Here we had a decision made, followed by sham hearings and so-called public information meetings, in which information was controlled by the director, then the protest, then jail -- an ass-backwards, phoney process. But it's slicker than that, for the government, like Pontius Pilate, washed its grubby little hands and let someone else do the dirty work.

A well-known lawyer in this field, Cameron Ward, explains that the B.C. government "has come up with a creative way of punishing political dissidents. Rather than have people charged with breaking laws enacted by their duly elected representatives, the conventional way of dealing with public disorder, the government enlists the courts to have objectionable conduct characterized as contempt of court. It does so by encouraging the use of injunctions issued in sham civil proceedings. There is no statutory punishment for [civil] contempt of court...it is entirely up to a judge's discretion as to how to punish such a 'contempt of court.'"

We don't have contempt of court here, but contempt of democracy.

I don't argue that people who disobey the law shouldn't be punished. What I do say is that the government abused the court process, using it, through the head contractor, to enforce a behind-closed-doors decision ratified after the fact by a man who owes his job and healthy salary to the generosity of the premier.

As I asked at the Delta gathering, how would you like your dispute with a neighbour to be settled by the other guy's hired hand? A military trial in North Korea looks democratic by comparison.

Anyone who has seen the consultation process indulged in by the Ministry of Transport -- as those who live along the Sea-to-Sky highway have -- will recognize it for the sham it is. Bureaucrats present all manner of options with accompanying maps and pictures, and members of the public ask questions and give opinions, which are all dutifully recorded by the bureaucrats. Then the government does whatever it damned well pleases.

Permit me a slight digression. Back in the '50s and '60s, when there was a major strike, the employers often got union leaders jailed "for contempt." Government wisely changed things with a fair Labour Code and a fair Labour Relations Board to hear grievances. The system works because it's an open and fair process. Nobody goes to jail anymore. That sort of process must be put in place for environmentally sensitive projects.

What about the MLAs for Delta and West Vancouver?

You surely jest! Gordon Campbell MLAs do as they're told.

Joan McIntyre, MLA for West Vancouver-Garibaldi, was utterly uninterested in helping her constituents with the Eagleridge project, and Val Roddick, MLA for Delta South, despite having been invited, was a "no show" at the Delta meeting. Roddick is known for making grand speeches about her commitment to the Agricultural Land Reserve, a commitment that apparently doesn't apply to that which Gateway will pave over. (Curiously, farmland made into highways stays in the ALR as "non-farming use," meaning there's no need for an application to the land commission!)
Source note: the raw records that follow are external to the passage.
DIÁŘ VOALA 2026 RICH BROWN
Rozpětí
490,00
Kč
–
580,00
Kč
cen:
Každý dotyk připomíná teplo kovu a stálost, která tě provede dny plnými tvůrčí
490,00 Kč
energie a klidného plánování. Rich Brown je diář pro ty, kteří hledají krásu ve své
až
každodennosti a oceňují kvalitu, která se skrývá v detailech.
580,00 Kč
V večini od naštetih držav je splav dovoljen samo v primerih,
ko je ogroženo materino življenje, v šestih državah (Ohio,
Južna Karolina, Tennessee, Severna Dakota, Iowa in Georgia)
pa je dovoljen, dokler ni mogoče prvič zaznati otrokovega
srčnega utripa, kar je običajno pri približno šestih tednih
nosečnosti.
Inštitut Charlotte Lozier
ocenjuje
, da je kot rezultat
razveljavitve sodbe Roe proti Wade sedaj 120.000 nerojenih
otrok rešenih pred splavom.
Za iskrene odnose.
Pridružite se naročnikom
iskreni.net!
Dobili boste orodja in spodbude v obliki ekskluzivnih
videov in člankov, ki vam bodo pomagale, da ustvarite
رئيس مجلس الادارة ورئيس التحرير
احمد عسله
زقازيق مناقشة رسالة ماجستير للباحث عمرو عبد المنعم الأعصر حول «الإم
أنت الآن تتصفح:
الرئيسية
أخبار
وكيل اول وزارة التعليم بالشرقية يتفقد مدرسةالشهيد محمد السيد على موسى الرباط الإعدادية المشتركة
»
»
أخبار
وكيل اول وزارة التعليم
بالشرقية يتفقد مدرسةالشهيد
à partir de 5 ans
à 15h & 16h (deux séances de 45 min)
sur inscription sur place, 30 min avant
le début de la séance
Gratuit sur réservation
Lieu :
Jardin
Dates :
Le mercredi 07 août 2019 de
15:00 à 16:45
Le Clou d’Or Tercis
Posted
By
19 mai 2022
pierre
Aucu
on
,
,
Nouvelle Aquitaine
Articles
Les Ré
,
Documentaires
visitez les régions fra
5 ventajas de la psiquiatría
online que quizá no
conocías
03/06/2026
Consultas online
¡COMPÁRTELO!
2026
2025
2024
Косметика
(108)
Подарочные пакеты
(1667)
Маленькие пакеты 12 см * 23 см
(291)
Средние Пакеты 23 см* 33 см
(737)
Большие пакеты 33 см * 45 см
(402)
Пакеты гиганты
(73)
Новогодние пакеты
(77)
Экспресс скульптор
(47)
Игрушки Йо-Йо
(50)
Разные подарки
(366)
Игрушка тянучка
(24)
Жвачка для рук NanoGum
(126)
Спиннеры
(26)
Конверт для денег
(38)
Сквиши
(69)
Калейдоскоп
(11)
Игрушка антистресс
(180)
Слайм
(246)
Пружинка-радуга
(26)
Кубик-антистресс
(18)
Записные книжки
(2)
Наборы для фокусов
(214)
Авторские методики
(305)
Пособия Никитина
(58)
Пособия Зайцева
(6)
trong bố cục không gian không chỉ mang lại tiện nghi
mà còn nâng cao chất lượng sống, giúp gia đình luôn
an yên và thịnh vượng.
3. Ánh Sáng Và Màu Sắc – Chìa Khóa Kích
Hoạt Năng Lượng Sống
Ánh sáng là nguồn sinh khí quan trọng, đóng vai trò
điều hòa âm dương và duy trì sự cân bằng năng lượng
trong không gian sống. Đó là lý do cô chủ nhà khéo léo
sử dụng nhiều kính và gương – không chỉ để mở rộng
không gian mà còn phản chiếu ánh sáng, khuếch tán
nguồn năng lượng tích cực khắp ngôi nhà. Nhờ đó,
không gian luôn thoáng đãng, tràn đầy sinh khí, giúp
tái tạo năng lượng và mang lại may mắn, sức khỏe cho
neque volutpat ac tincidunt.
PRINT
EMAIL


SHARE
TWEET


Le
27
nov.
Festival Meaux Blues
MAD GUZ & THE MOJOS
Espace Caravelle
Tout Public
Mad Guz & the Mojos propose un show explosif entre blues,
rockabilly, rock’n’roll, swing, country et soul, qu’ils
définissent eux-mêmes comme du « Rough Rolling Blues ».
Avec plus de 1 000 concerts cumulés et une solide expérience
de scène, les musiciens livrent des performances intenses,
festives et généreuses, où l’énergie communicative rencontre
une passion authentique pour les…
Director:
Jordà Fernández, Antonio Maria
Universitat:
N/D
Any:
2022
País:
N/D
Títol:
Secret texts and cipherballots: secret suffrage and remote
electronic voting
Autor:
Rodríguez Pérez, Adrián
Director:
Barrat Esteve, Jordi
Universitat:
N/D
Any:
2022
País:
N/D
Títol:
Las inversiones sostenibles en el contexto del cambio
I am not and have never pretended to be an expert on the Gateway project. What I do know something about is "process." The Environmental Assessment Act provides the appearance of a process where there is none, unless you include consultations made after the decision has been taken. It's Through the Looking Glass with Premier Campbell shouting "off with their heads," playing the part of the Red Queen, as the contractor does his dirty work for him.

This is democracy Gordon Campbell style. And with a toothless pussycat in charge of the NDP, there's no end in sight.